(Angezeigter Text):
——

Année politique Suisse 2012 : Infrastruktur und Lebensraum / Verkehr und Kommunikation
Verkehrspolitik
Im Vorfeld der FABI-Debatte im Ständerat bemühten sich Städte, Regionen und Kantone, ihre eigenen Interessen bezüglich Ausbaus der Bahninfrastruktur zu positionieren. Da die in der bundesrätlichen Botschaft vorgesehenen 3,5 Mia. CHF nicht alle Wünsche finanzieren können, war das Berichtjahr geprägt von Manövern und Allianzen der verschiedenen Akteure. Der Ständerat nahm weitere Projekte in das Ausbaupaket der Bahninfrastruktur auf und erhöhte die Mittel auf über 6 Mia. CHF. Die ständerätlichen Ergänzungen sind zumindest teilweise als Kompromiss zwischen den Landesteilen zu deuten. FABI geht 2013 in den Nationalrat – das Ringen um Anteile am Bahnausbaupaket dürfte damit auch im Folgejahr die Verkehrspolitik bestimmen.
Ein weiteres zentrales Thema in der Verkehrspolitik war die Sanierung des Gotthard-Strassentunnels. Im Parlament wurden dazu verschiedene Vorschläge eingebracht und auch private Stimmen meldeten sich in der öffentlichen Diskussion zu Wort. Mit der Wahl der Variante „2. Röhre ohne Kapazitätserweiterung“ vollzog der Bundesrat eine Kehrtwende, von der viele Akteure überrascht wurden. Die bundesrätliche Absicht dürfte im Folgejahr bekämpft werden.

——

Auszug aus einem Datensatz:
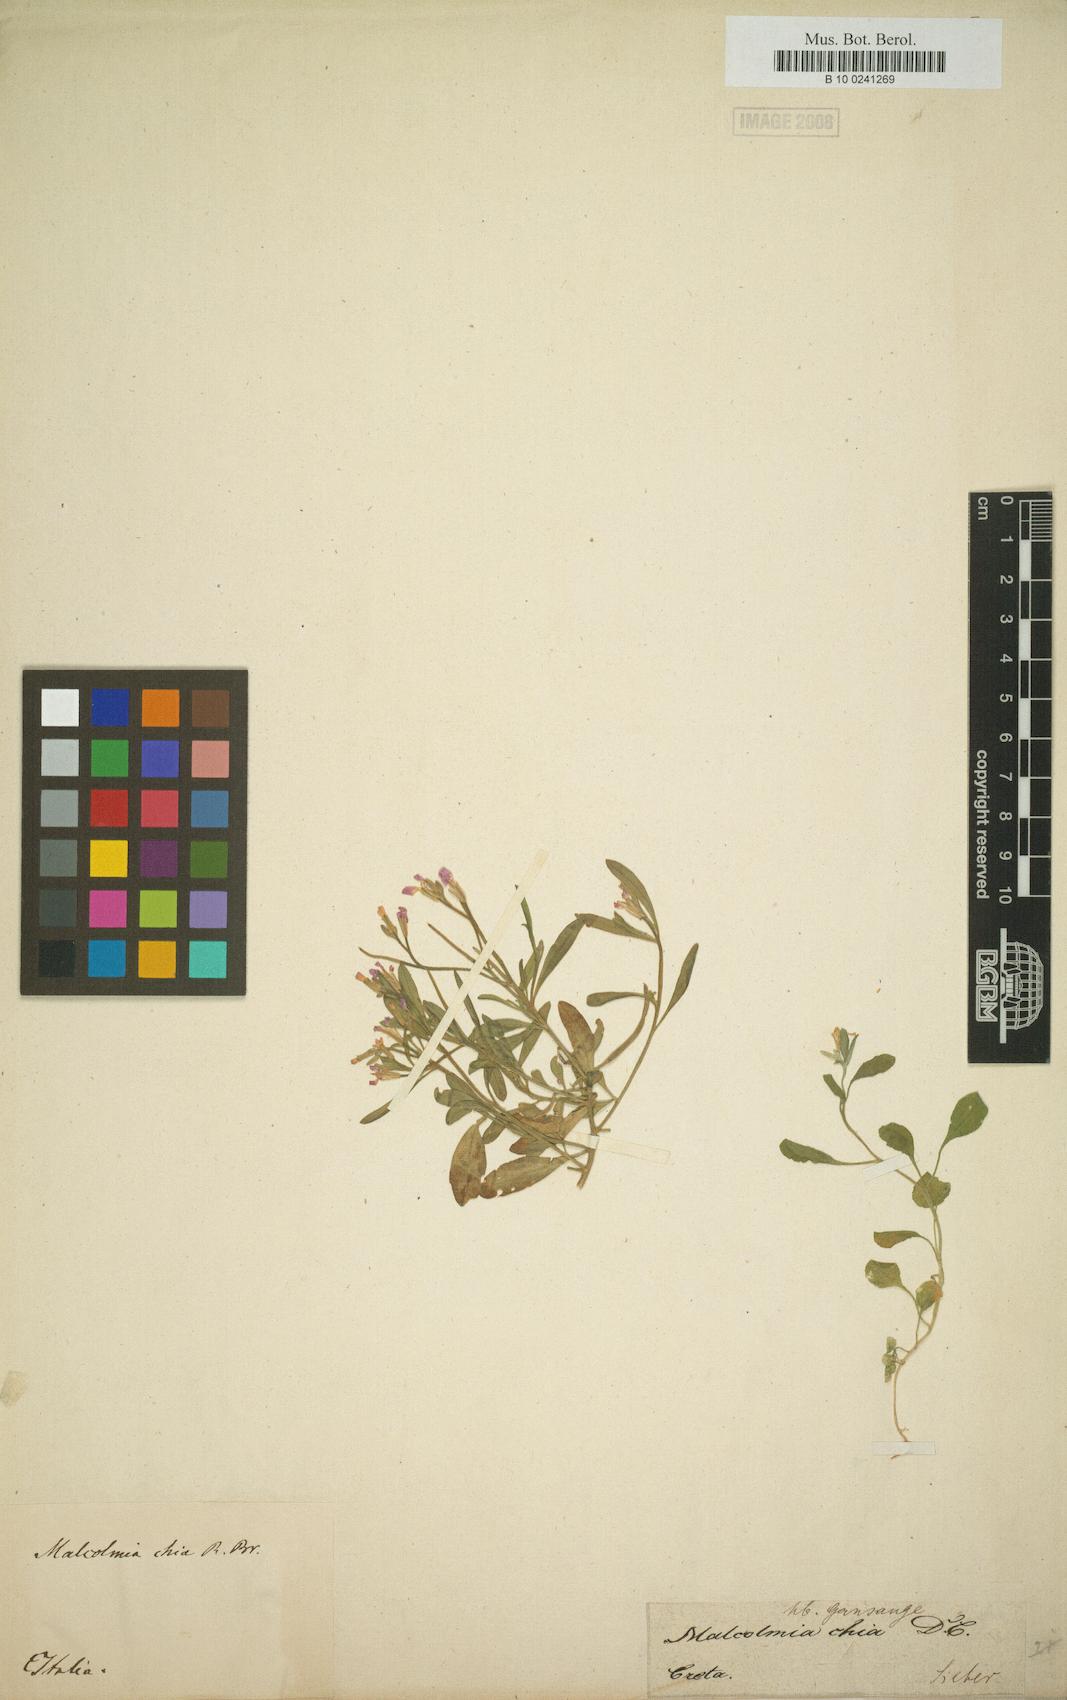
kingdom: Plantae
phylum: Tracheophyta
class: Magnoliopsida
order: Brassicales
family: Brassicaceae
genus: Malcolmia
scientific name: Malcolmia chia
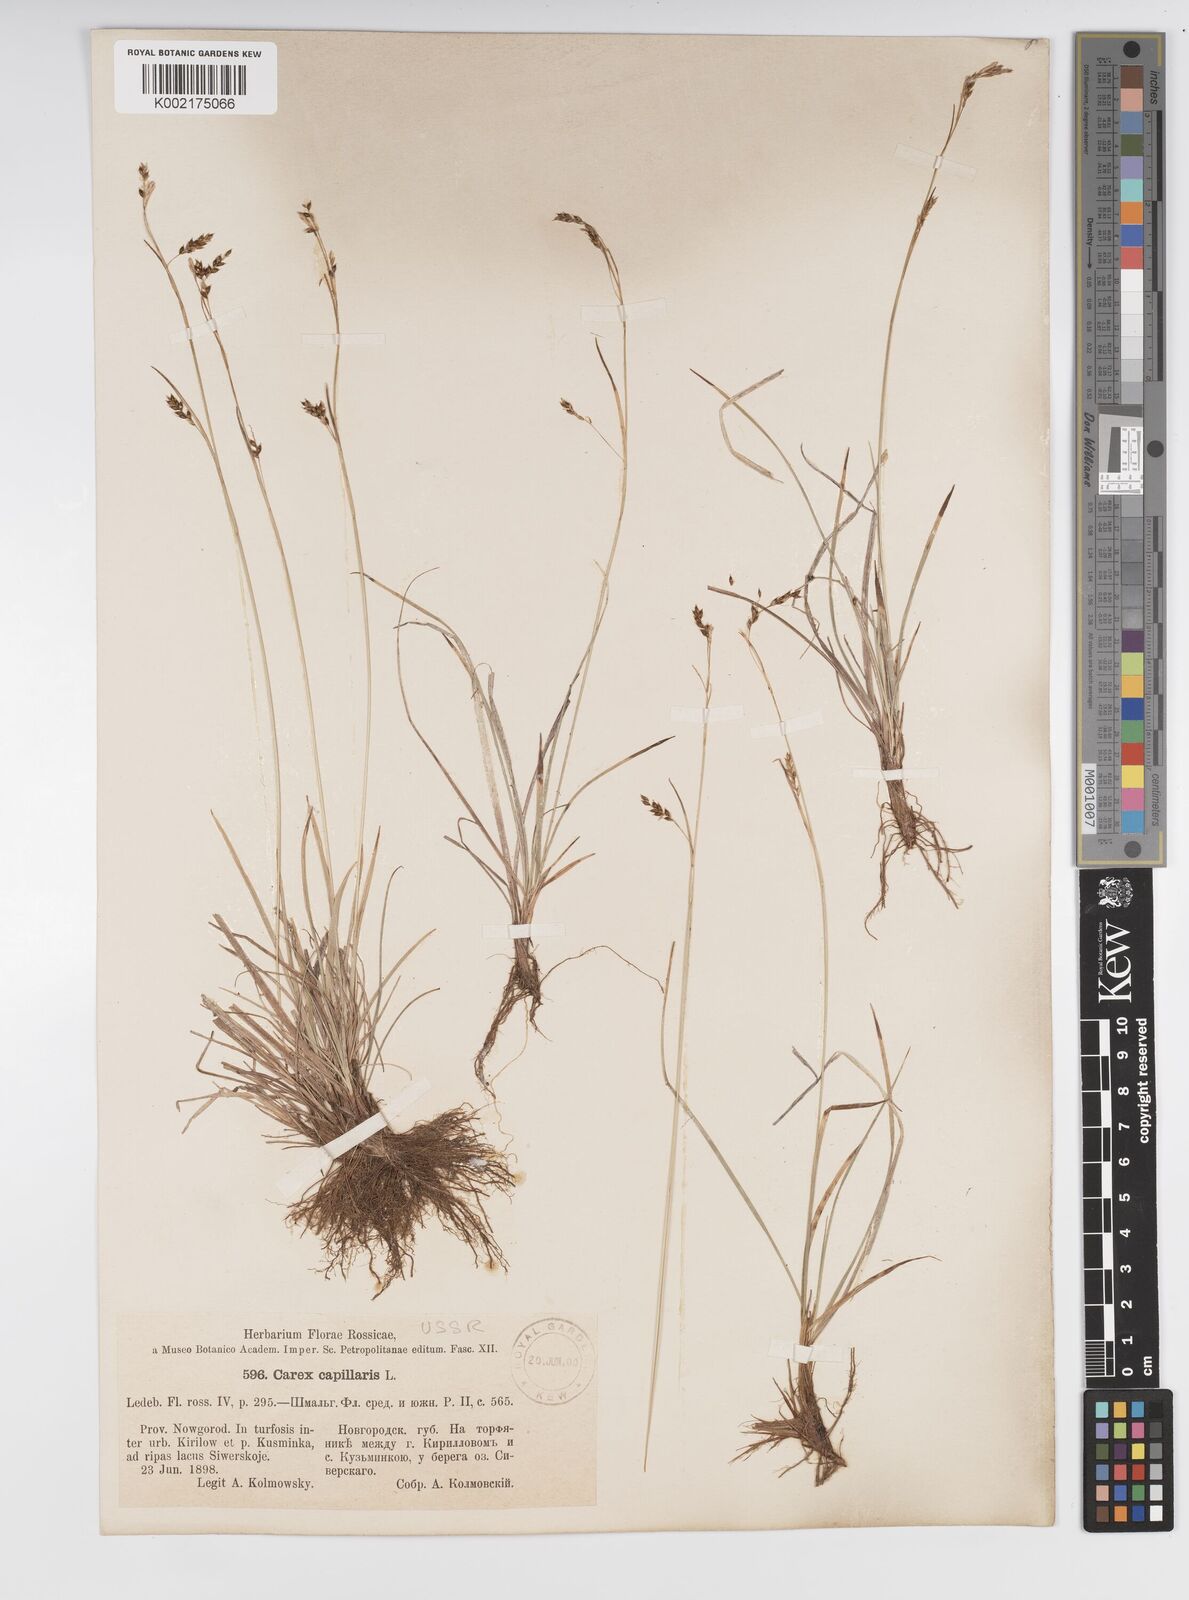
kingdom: Plantae
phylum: Tracheophyta
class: Liliopsida
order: Poales
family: Cyperaceae
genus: Carex
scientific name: Carex capillaris
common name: Hair sedge
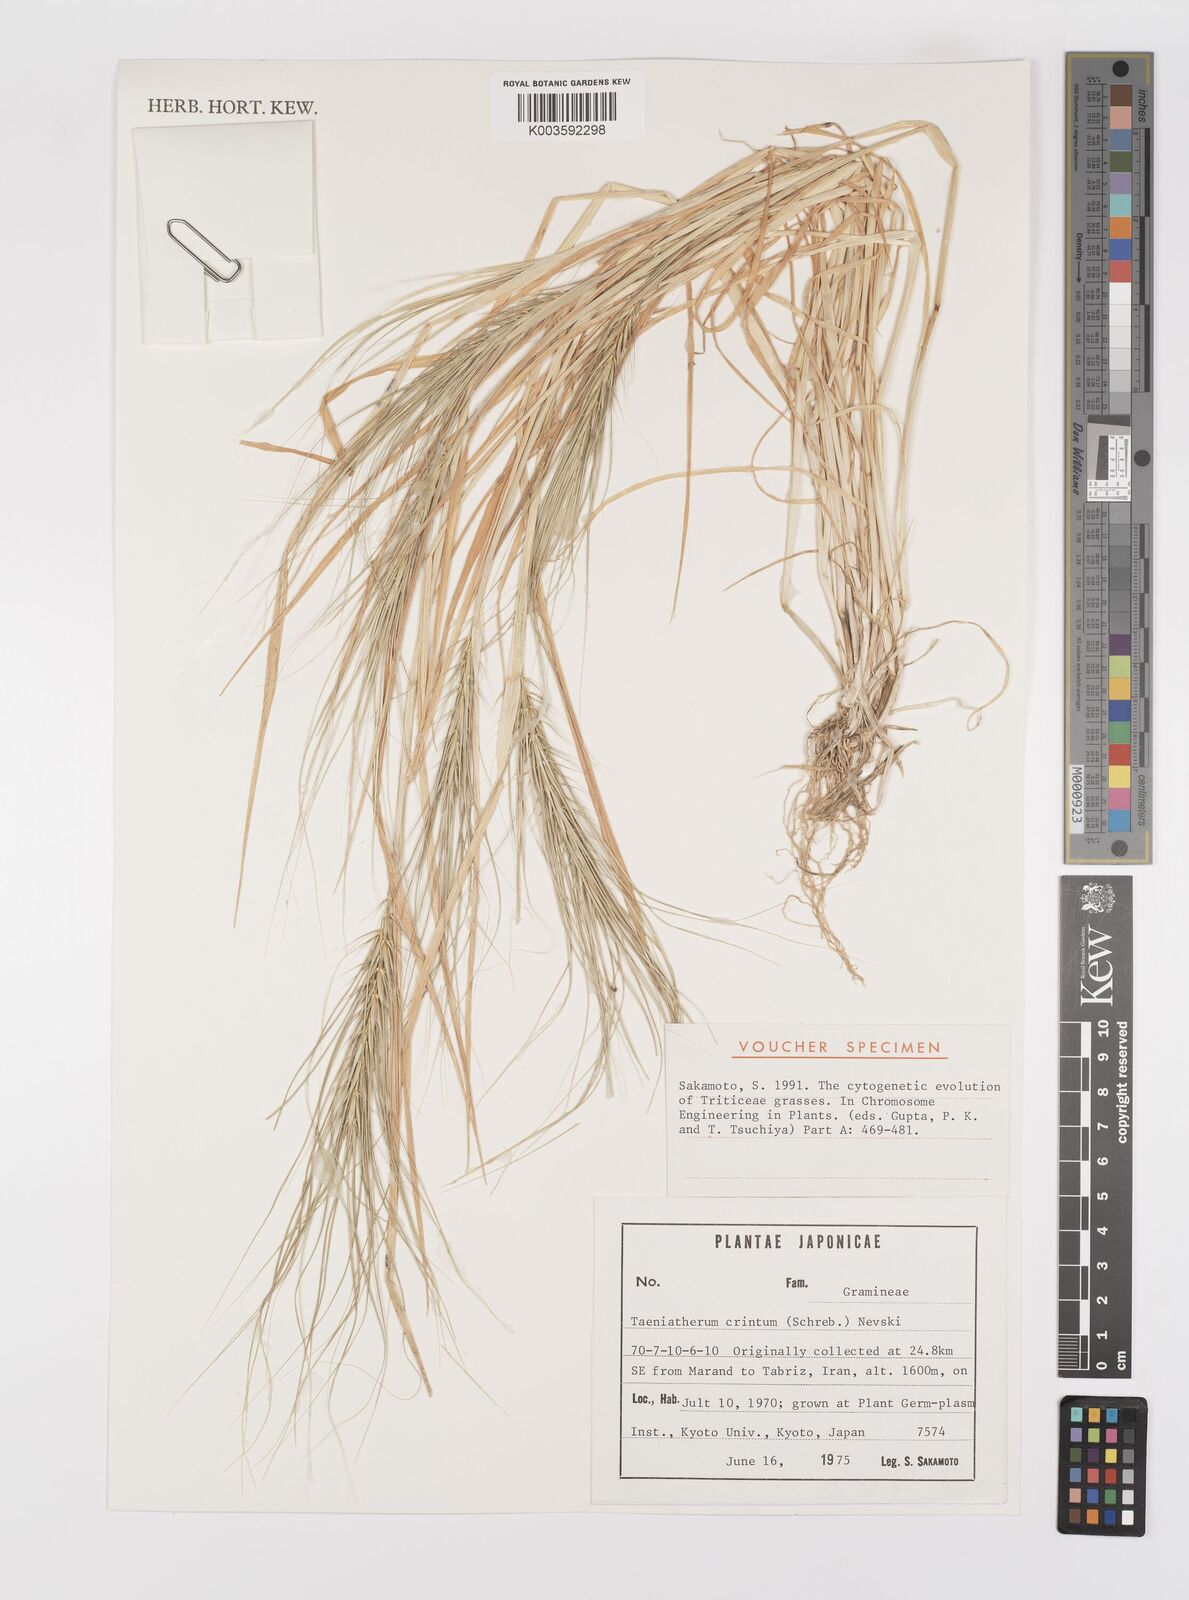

——

(Ziel 1):
Beantworten Sie diese Fragen zum Text über die Verkehrspolitik:
(a) Welchen Betrag sah die bundesrätliche Botschaft für den Ausbau der Bahninfrastruktur vor?
(b) Auf welche Höhe brachte der Ständerat die Mittel?
(c) Für welche Variante entschied sich der Bundesrat bei der Sanierung des Gotthard-Strassentunnels?
(Ziel 2): Ersetzen Sie in den Zeilen von der Zeile mit „scientific name: Malcolmia chia“ bis zum Ende der Zeilen „phylum“ durch „division“ und geben Sie nur diesen Abschnitt sonst unverändert wieder. Lassen Sie die Bilder dabei weg.
Text und Zeilen stehen in keinem Zusammenhang miteinander.

(Musterlösung 1):
(a) 3,5 Mia. CHF
(b) Auf über 6 Mia. CHF
(c) „2. Röhre ohne Kapazitätserweiterung“

(Musterlösung 2):
scientific name: Malcolmia chia
kingdom: Plantae
division: Tracheophyta
class: Liliopsida
order: Poales
family: Cyperaceae
genus: Carex
scientific name: Carex capillaris
common name: Hair sedge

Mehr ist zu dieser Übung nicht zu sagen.